The Data Mining Forum
This forum is about data mining
, data science
and big data
: algorithms, source code, datasets, implementations, optimizations, etc. You are welcome to post call for papers, data mining job ads, link to source code of data mining algorithms or anything else related to data mining. The forum is hosted by P. Fournier-Viger
. No registration is required to use this forum!
Mininig unfrequent association rules
Date: November 19, 2018 09:33AM
So, my motivation behind using SMPF was to mine unfrequent association rules.
Other platforms, JAVA libraries, and SMPF itself, have already allowed me to mine association rules (with as low confidence as 12%).
After some data analysis, I found that some interesting association rules happen at a confidence of 1%.
None of AprioriInverse, AprioriRare, etc., have allowed me to go very low confidence.. First, is that their use? Or are there other SPMF algorithms intended to mine unfrequent association rules?
What would you suggest?

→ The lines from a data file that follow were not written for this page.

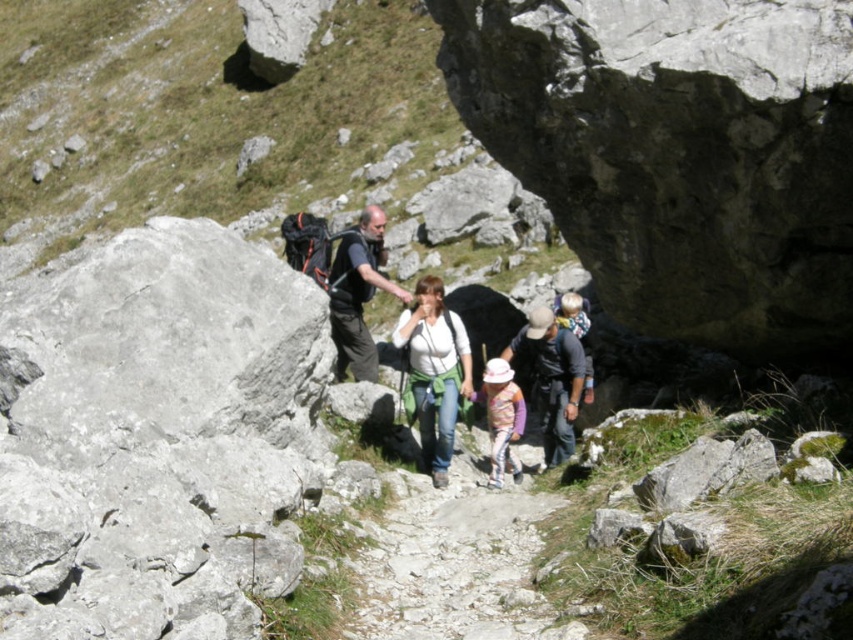
Question: In this image, where is dark gray fabric backpack at center located relative to purple fabric child at center?

Choices:
 (A) right
 (B) left

Answer: (B)

Question: Which object is the farthest from the purple fabric child at center?

Choices:
 (A) white fabric shirt at center
 (B) pastel pink fabric at center
 (C) matte black backpack at center
 (D) dark gray fabric backpack at center

Answer: (D)

Question: Is gray rocky trail at center above dark gray fabric backpack at center?

Choices:
 (A) no
 (B) yes

Answer: (A)

Question: Considering the real-world distances, which object is closest to the purple fabric child at center?

Choices:
 (A) dark gray fabric backpack at center
 (B) gray rocky trail at center
 (C) matte black backpack at center
 (D) pastel pink fabric at center

Answer: (D)

Question: Does matte black backpack at center appear on the right side of dark gray fabric backpack at center?

Choices:
 (A) no
 (B) yes

Answer: (B)

Question: Estimate the real-world distances between objects in this image. Which object is farther from the gray rocky trail at center?

Choices:
 (A) purple fabric child at center
 (B) pastel pink fabric at center

Answer: (A)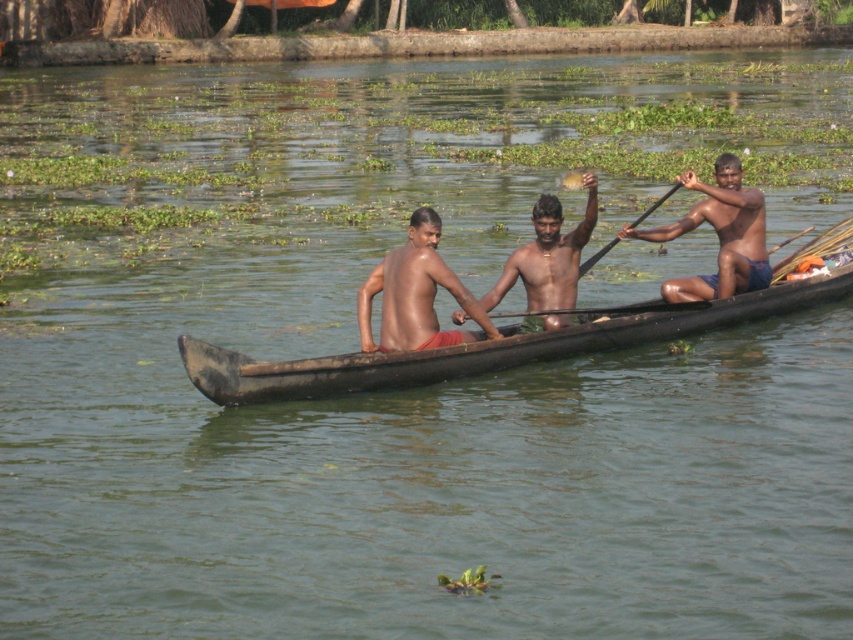
Question: In this image, where is matte skin man at center located relative to brown skin man at center?

Choices:
 (A) above
 (B) below

Answer: (B)

Question: Which point appears closest to the camera in this image?

Choices:
 (A) (541, 204)
 (B) (610, 244)

Answer: (A)

Question: Which point is closer to the camera?

Choices:
 (A) (563, 282)
 (B) (250, 362)
 (C) (432, 314)
 (D) (674, 188)

Answer: (B)

Question: Which object is positioned farthest from the shiny blue shorts at right?

Choices:
 (A) dark brown wooden boat at center
 (B) wooden paddle at center
 (C) matte skin man at center

Answer: (A)

Question: Is matte skin man at center to the right of shiny blue shorts at right from the viewer's perspective?

Choices:
 (A) no
 (B) yes

Answer: (A)

Question: Does dark brown wooden boat at center appear over matte skin man at center?

Choices:
 (A) yes
 (B) no

Answer: (B)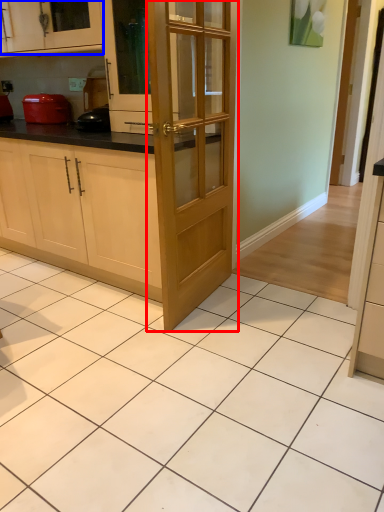
Question: Which point is closer to the camera, door (highlighted by a red box) or cabinetry (highlighted by a blue box)?

Choices:
 (A) door
 (B) cabinetry

Answer: (A)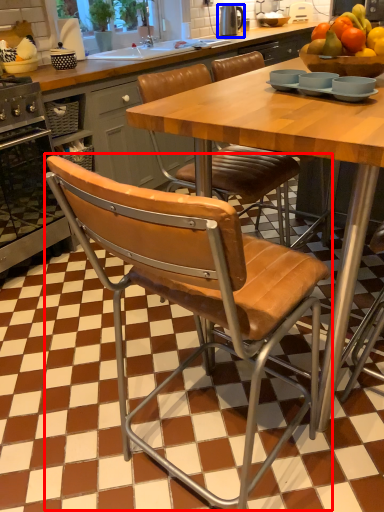
Question: Which point is closer to the camera, chair (highlighted by a red box) or appliance (highlighted by a blue box)?

Choices:
 (A) chair
 (B) appliance

Answer: (A)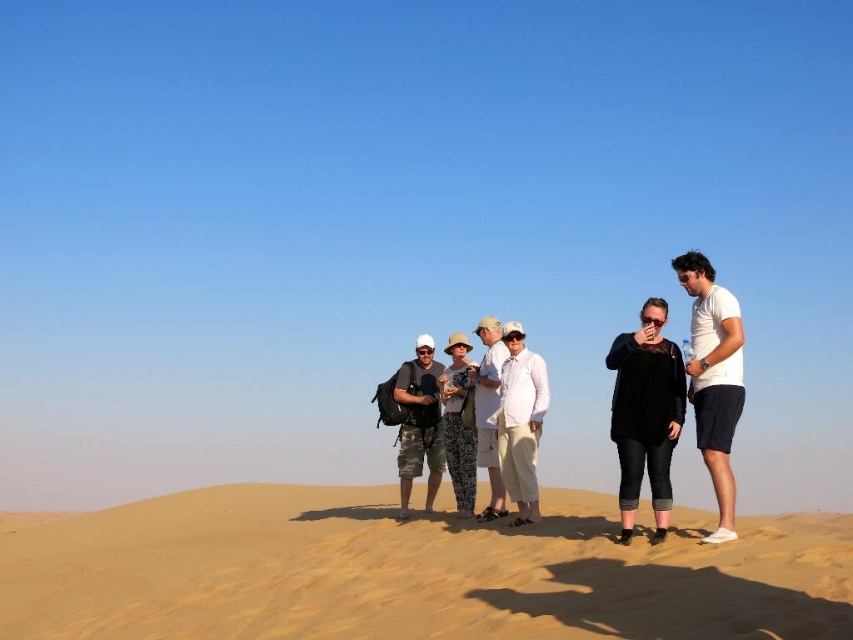
From the picture: Who is lower down, fine-grained sand at center or camo fabric shorts at center?

fine-grained sand at center is lower down.

Image resolution: width=853 pixels, height=640 pixels. What do you see at coordinates (410, 572) in the screenshot?
I see `fine-grained sand at center` at bounding box center [410, 572].

In order to click on fine-grained sand at center in this screenshot , I will do `click(410, 572)`.

Who is lower down, camo fabric shorts at center or white textured shirt at center?

camo fabric shorts at center is below.

Who is higher up, camo fabric shorts at center or white textured shirt at center?

white textured shirt at center is above.

Is point (401, 401) less distant than point (492, 355)?

No, (401, 401) is further to viewer.

You are a GUI agent. You are given a task and a screenshot of the screen. Output one action in this format:
    pyautogui.click(x=<x>, y=<y>)
    Task: Click on the camo fabric shorts at center
    Image resolution: width=853 pixels, height=640 pixels.
    Given the screenshot: What is the action you would take?
    click(x=419, y=461)

Which is behind, point (152, 538) or point (491, 362)?

Point (152, 538)

Can you confirm if fine-grained sand at center is wider than white textured shirt at center?

Correct, the width of fine-grained sand at center exceeds that of white textured shirt at center.

Between point (575, 522) and point (495, 426), which one is positioned behind?

The point (495, 426) is behind.

Where is `fine-grained sand at center`? fine-grained sand at center is located at coordinates (410, 572).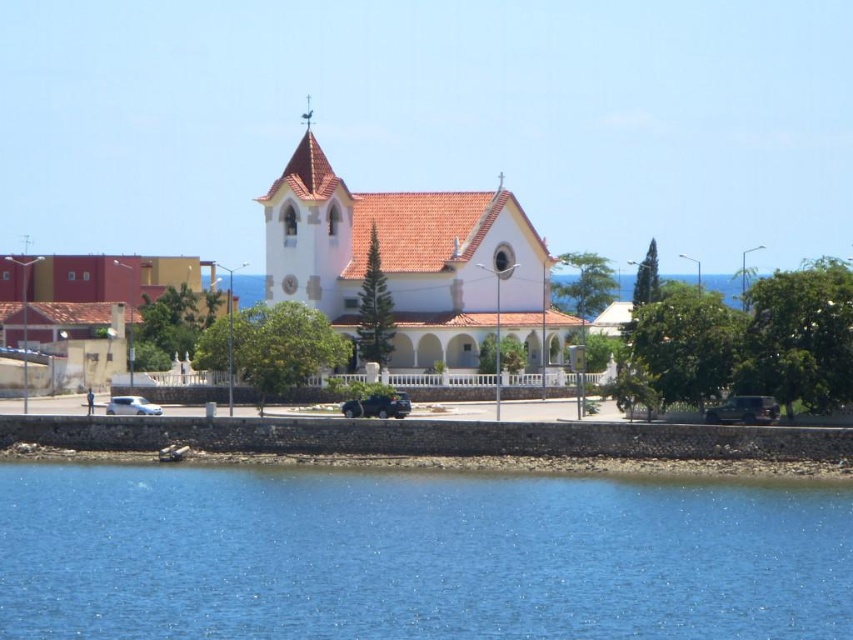
Question: Which object appears closest to the camera in this image?

Choices:
 (A) white stucco church at center
 (B) blue liquid water at lower center

Answer: (B)

Question: Is blue liquid water at lower center to the right of white stucco church at center from the viewer's perspective?

Choices:
 (A) no
 (B) yes

Answer: (B)

Question: Which of the following is the closest to the observer?

Choices:
 (A) white stucco church at center
 (B) blue liquid water at lower center

Answer: (B)

Question: Is blue liquid water at lower center positioned at the back of white stucco church at center?

Choices:
 (A) yes
 (B) no

Answer: (B)

Question: Does blue liquid water at lower center appear on the right side of white stucco church at center?

Choices:
 (A) no
 (B) yes

Answer: (B)

Question: Which point appears farthest from the camera in this image?

Choices:
 (A) (653, 497)
 (B) (312, 225)

Answer: (B)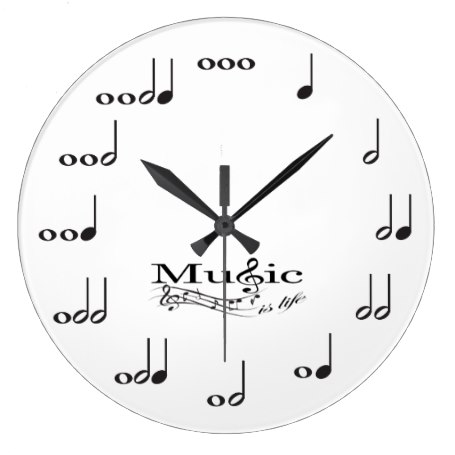
This screenshot has width=455, height=455. Find the location of `music bar`. music bar is located at coordinates (213, 300).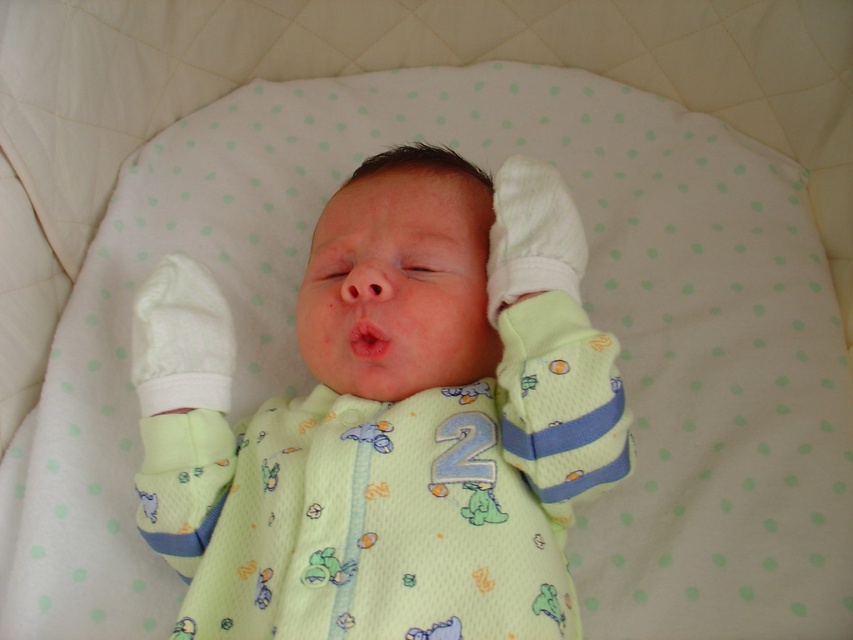
Question: Among these objects, which one is farthest from the camera?

Choices:
 (A) pink smooth flesh at center
 (B) light green jersey at center

Answer: (A)

Question: Which of the following is the closest to the observer?

Choices:
 (A) light green jersey at center
 (B) pink smooth flesh at center

Answer: (A)

Question: Is light green jersey at center further to camera compared to pink smooth flesh at center?

Choices:
 (A) no
 (B) yes

Answer: (A)

Question: Which point is closer to the camera?

Choices:
 (A) (416, 636)
 (B) (366, 339)

Answer: (A)

Question: Is light green jersey at center above pink smooth flesh at center?

Choices:
 (A) yes
 (B) no

Answer: (B)

Question: Is light green jersey at center positioned at the back of pink smooth flesh at center?

Choices:
 (A) no
 (B) yes

Answer: (A)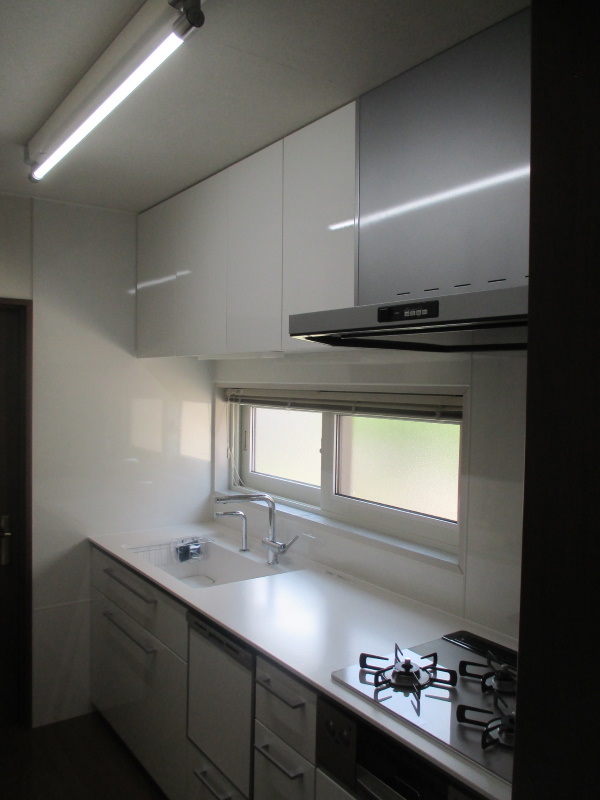
This screenshot has height=800, width=600. Identify the location of taps. 232,512, 226,498.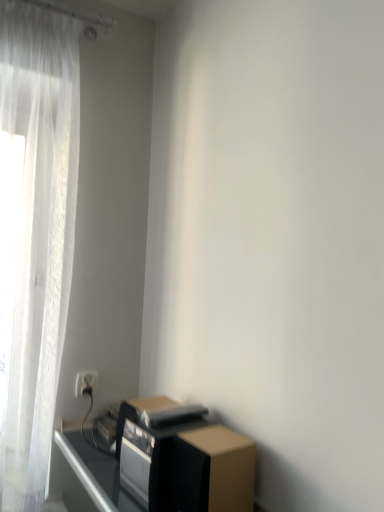
Question: Is black matte speaker at lower right closer to the viewer compared to brown cardboard box at lower right?

Choices:
 (A) yes
 (B) no

Answer: (B)

Question: Is black matte speaker at lower right not inside brown cardboard box at lower right?

Choices:
 (A) no
 (B) yes

Answer: (B)

Question: Considering the relative sizes of black matte speaker at lower right and brown cardboard box at lower right in the image provided, is black matte speaker at lower right bigger than brown cardboard box at lower right?

Choices:
 (A) no
 (B) yes

Answer: (B)

Question: Would you consider black matte speaker at lower right to be distant from brown cardboard box at lower right?

Choices:
 (A) yes
 (B) no

Answer: (B)

Question: Can you confirm if black matte speaker at lower right is taller than brown cardboard box at lower right?

Choices:
 (A) no
 (B) yes

Answer: (A)

Question: Is brown cardboard box at lower right wider or thinner than white plastic electric outlet at lower left?

Choices:
 (A) thin
 (B) wide

Answer: (B)

Question: Is brown cardboard box at lower right bigger or smaller than white plastic electric outlet at lower left?

Choices:
 (A) small
 (B) big

Answer: (B)

Question: Relative to white plastic electric outlet at lower left, is brown cardboard box at lower right in front or behind?

Choices:
 (A) front
 (B) behind

Answer: (A)

Question: Is point (210, 486) positioned closer to the camera than point (97, 372)?

Choices:
 (A) farther
 (B) closer

Answer: (B)

Question: Is black matte speaker at lower right inside the boundaries of brown cardboard box at lower right, or outside?

Choices:
 (A) inside
 (B) outside

Answer: (B)

Question: From a real-world perspective, is black matte speaker at lower right positioned above or below brown cardboard box at lower right?

Choices:
 (A) below
 (B) above

Answer: (A)

Question: Would you say black matte speaker at lower right is to the left or to the right of brown cardboard box at lower right in the picture?

Choices:
 (A) right
 (B) left

Answer: (B)

Question: In the image, is black matte speaker at lower right positioned in front of or behind brown cardboard box at lower right?

Choices:
 (A) behind
 (B) front

Answer: (A)

Question: Considering the relative positions of black matte speaker at lower right and white plastic electric outlet at lower left in the image provided, is black matte speaker at lower right to the left or to the right of white plastic electric outlet at lower left?

Choices:
 (A) left
 (B) right

Answer: (B)

Question: Is black matte speaker at lower right wider or thinner than white plastic electric outlet at lower left?

Choices:
 (A) thin
 (B) wide

Answer: (B)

Should I use SPMF library functions in my JAVA code and trick (override) them somehow?
Re: Mininig unfrequent association rules
Date: November 19, 2018 03:27PM
Do you really mean low confidence or low support?
The problem for finding the low support rules is that there is perhaps so many rules if you decrease the support threshold. But if you want to make it faster and reduce the number of rules, you can also apply some constraints. For example, if you apply FPGrowth_Association_rules in SPMF, you can set a maximum antecedent length and a maximum consequent length. This will set a maximum on the size of your rules and will decrease the number of rules that may be found, and then you may be able to decrease the minimum support threshold further.
Another possibility is to modify the code to add other constraints. For example, if you are only interested in some specific items in your rules, you could modify the code to only find rules with specific items. This would also reduce the number of possibilities and let you decrease the minimum support or confidence threshold.
But still, a rule with 1% confience is it good? If you have a rule X --> Y with 1 % confidence, it means that if X appears, 1% of the times Y will also be there. This is not a strong rule! So do you really need to find low-confidence rules?
You could also try the MEIT (Memory Efficient Itemset Tree). It will let you do some targeted queries to find association rules. For example, you can ask to find all rules containing the items 1 and 15. Maybe this is what you need!
Hope this helps.